Work item: List every line in the items below that contains the word "марки".

Text extractions at the page level
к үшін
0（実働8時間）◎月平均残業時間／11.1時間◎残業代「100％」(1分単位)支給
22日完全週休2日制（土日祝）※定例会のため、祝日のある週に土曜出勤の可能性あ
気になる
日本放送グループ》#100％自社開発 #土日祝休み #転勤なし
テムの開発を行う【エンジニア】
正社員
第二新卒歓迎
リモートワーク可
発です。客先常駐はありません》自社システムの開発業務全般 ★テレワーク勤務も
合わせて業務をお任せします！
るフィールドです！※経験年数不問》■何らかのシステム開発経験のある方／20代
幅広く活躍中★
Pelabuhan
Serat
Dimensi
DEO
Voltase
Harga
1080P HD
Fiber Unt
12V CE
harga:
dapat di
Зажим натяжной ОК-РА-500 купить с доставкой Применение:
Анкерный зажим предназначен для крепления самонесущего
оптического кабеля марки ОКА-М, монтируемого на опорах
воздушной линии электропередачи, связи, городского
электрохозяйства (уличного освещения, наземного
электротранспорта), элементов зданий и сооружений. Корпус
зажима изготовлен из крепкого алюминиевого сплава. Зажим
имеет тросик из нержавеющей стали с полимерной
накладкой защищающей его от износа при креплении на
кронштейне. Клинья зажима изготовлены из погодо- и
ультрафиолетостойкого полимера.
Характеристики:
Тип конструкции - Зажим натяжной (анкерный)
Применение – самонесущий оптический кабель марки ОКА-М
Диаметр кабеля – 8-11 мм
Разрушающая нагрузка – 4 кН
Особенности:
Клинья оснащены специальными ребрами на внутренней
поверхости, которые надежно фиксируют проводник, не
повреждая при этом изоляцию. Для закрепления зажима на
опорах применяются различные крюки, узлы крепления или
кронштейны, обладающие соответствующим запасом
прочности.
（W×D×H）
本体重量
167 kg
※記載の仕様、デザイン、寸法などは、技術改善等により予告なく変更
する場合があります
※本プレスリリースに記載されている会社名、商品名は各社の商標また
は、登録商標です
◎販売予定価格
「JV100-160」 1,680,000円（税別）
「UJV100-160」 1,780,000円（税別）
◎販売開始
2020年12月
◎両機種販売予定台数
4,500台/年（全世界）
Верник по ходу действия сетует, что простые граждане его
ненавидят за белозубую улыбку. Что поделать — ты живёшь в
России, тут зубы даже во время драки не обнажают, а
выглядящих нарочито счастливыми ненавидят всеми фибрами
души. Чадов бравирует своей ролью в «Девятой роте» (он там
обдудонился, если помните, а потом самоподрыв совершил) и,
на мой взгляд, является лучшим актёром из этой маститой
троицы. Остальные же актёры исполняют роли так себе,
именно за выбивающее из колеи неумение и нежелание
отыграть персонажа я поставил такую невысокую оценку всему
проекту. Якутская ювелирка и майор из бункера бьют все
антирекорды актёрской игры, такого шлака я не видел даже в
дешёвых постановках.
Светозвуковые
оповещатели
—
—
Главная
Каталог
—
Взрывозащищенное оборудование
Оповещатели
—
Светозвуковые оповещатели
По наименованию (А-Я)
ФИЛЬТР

Answer space:
оптического кабеля марки ОКА-М, монтируемого на опорах
Применение – самонесущий оптический кабель марки ОКА-М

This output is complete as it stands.